Bible Collection

I have a collection of Bibles in different languages.  It’s an odd collection, I know, but there are two logical reasons for this collection.  The first is that it is a collection of the most widely published and translated work in the world.  No other literary work is available in so many languages.  I am a foreign language buff, so the Bible is a logical book to choose when collecting works in other languages.

The second purpose is that a Bible collection is a “living collection”; that is, I collect Bible translations when I find them and give a localized Bible to someone who can read it in that language and needs a copy.  Last year a Paraguayan friend saw that I had a copy of the Bible in Guarani and marveled that I had one because they weren’t readily available in Asuncion.  So I gave it to him and bought another one.  Whenever these books serve a greater purpose than collecting dust on a shelf, I am happy to give them away.  So far I’ve collected over 50 Bibles in different languages from around the world.  Yesterday I found four more in a Lusaka bookstore translated into different African languages, including Bemba, an indigenous language widely spoken in Zambia.  If I come across someone who needs one of them, it’s theirs to keep.  I’ll get another.
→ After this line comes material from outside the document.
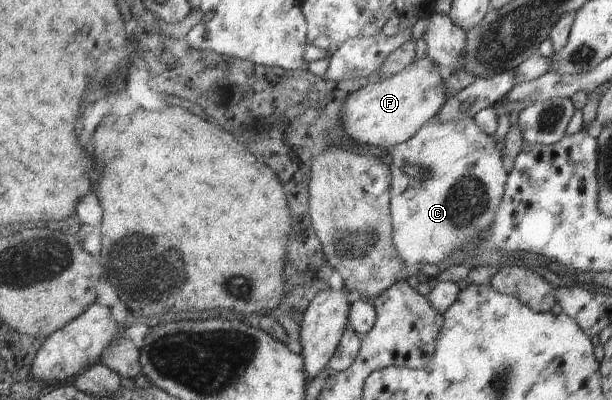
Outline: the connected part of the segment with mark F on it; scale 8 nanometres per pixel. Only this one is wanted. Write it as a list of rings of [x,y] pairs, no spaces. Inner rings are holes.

I also enjoy the challenge of finding Bibles in local languages wherever I travel.  I’ve been able to collect indigenous Bibles in virtually every country I’ve visited.  When I can’t find it locally, I buy one online.  The only Bible I haven’t found to date is an Egyptian Coptic Bible.  I didn’t have any luck finding one when I visited Egypt in 2001-02, and I couldn’t find it for purchase online.  Here in Zambia, the challenge will be to find the Bible translated into the countries’ seven major indigenous languages.  Yesterday I found Bibles in Bemba and Kaounde.  Two down, five to go.